** EXERCISE DIRECTIONS **
Find the word "Felipe" in the listing; pull out each line holding it.

** SOURCE MATERIAL **
+===+
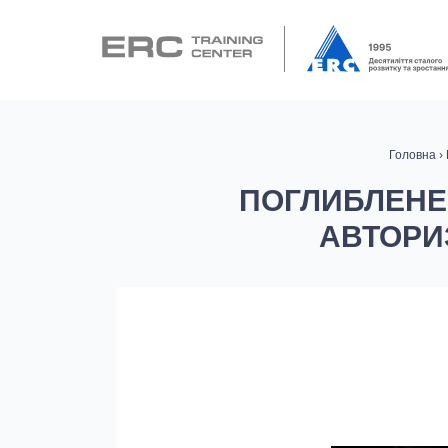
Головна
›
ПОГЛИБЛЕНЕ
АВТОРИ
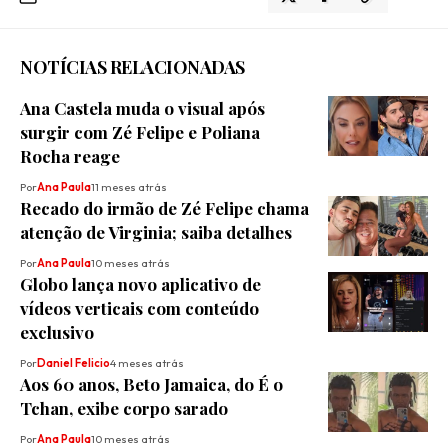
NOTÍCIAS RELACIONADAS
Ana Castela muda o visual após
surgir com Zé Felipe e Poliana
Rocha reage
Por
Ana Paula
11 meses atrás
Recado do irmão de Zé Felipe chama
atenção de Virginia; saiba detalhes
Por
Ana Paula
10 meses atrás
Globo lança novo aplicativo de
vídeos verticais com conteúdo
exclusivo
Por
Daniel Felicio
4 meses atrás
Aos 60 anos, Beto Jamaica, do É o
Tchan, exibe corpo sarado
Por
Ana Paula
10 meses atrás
+===+
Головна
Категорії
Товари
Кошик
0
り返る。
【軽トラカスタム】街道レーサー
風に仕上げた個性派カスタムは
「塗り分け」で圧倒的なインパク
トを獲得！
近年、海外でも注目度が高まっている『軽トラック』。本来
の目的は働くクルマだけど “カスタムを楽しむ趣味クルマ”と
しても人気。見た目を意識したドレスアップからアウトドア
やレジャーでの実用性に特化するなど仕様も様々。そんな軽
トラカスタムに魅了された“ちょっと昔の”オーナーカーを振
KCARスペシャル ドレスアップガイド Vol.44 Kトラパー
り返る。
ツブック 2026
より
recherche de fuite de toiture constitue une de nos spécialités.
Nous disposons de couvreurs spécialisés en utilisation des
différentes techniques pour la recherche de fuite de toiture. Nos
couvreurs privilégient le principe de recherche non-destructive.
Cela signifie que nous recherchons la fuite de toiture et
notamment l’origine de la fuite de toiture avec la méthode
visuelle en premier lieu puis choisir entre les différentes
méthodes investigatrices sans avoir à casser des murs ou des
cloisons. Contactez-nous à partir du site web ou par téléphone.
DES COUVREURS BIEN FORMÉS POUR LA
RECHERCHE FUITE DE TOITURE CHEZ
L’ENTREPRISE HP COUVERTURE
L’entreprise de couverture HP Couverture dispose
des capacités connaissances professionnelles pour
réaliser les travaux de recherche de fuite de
+===+
** EXERCISE RESULT **
surgir com Zé Felipe e Poliana
Recado do irmão de Zé Felipe chama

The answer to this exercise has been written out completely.